-- START OF DOCUMENT EXCERPT --

Instead of the coupe or T-top roofline of previous MR2s, though, this one was available as a convertible only, with a neat glass rear window and somewhat awkward top profile. It was a stubby car with wheels pushed out to the corners and a bug-eyed fascia. A flat rear bumper accentuated the truncated profile.
Under the skin, the MR2 Spyder used a four-wheel MacPherson strut suspension and modest, 15-inch tires. The engine was the all-aluminum 1ZZ-FED found in the contemporary Corolla and Celica GT, producing 138 horsepower. Initially, the only available transmission was a five-speed manual.
Here’s the big news: In a reversal of most industry trends, this new car was even lighter than the very first MR2 sold 15 years earlier. The Spyder had a published curb weight of only 2195 pounds.
The car was only sold in one version—a monospec in Toyota parlance. There were no factory options, and features such as power windows and locks came standard. About the only thing a buyer could choose was the color.
The upshot to all this lack of choice was an attractive bottom line: MSRP was $23,558 the first year. Unfortunately, import restrictions and opportunistic dealers combined to prevent most cars from going out the door anywhere close to that price.

-- END OF DOCUMENT EXCERPT --
-- START OF LISTING --

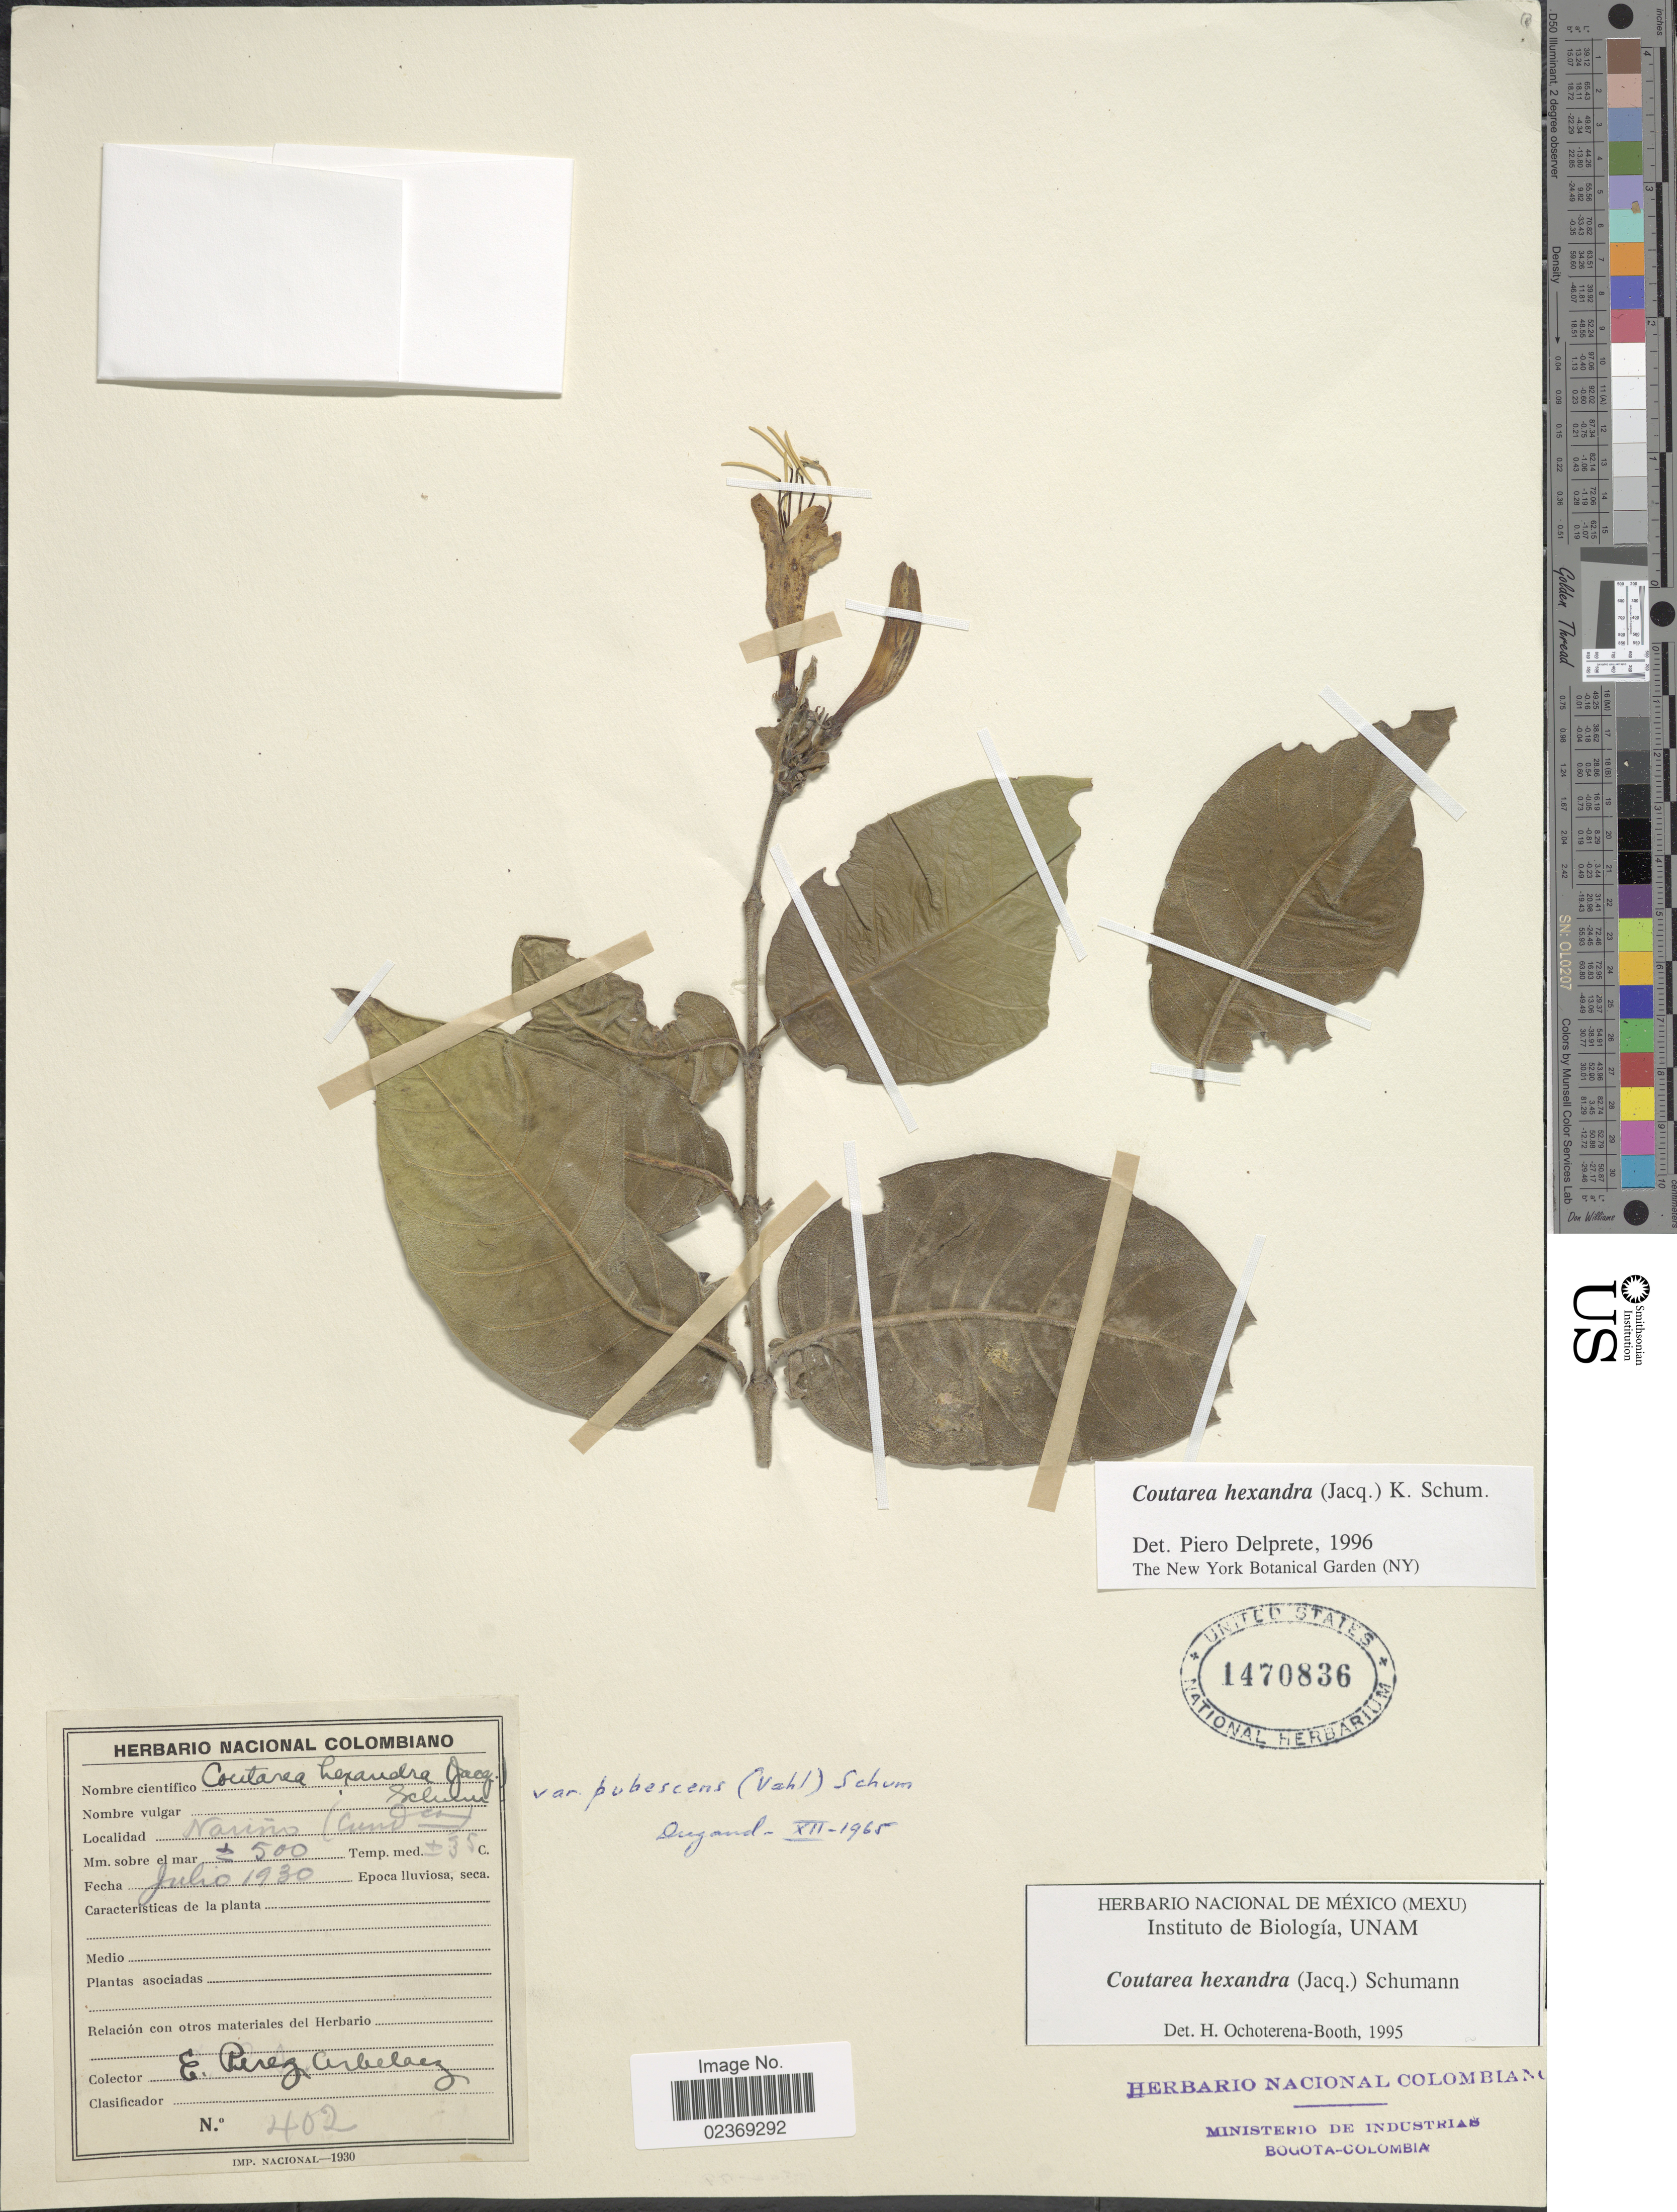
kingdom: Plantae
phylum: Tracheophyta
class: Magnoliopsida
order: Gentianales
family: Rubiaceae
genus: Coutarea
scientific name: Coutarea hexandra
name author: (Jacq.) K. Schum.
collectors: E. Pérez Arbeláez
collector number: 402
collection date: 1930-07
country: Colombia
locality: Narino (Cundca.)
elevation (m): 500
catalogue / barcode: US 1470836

-- END OF LISTING --

» TO DO
a) In the MR2 Spyder excerpt, what was the car's published curb weight?
b) Copy word for word the part of the MR2 Spyder excerpt from "Under the skin, the" up to and including "only 2195 pounds.".

» RESPONSES
a) 2195 pounds

b)
Under the skin, the MR2 Spyder used a four-wheel MacPherson strut suspension and modest, 15-inch tires. The engine was the all-aluminum 1ZZ-FED found in the contemporary Corolla and Celica GT, producing 138 horsepower. Initially, the only available transmission was a five-speed manual.
Here’s the big news: In a reversal of most industry trends, this new car was even lighter than the very first MR2 sold 15 years earlier. The Spyder had a published curb weight of only 2195 pounds.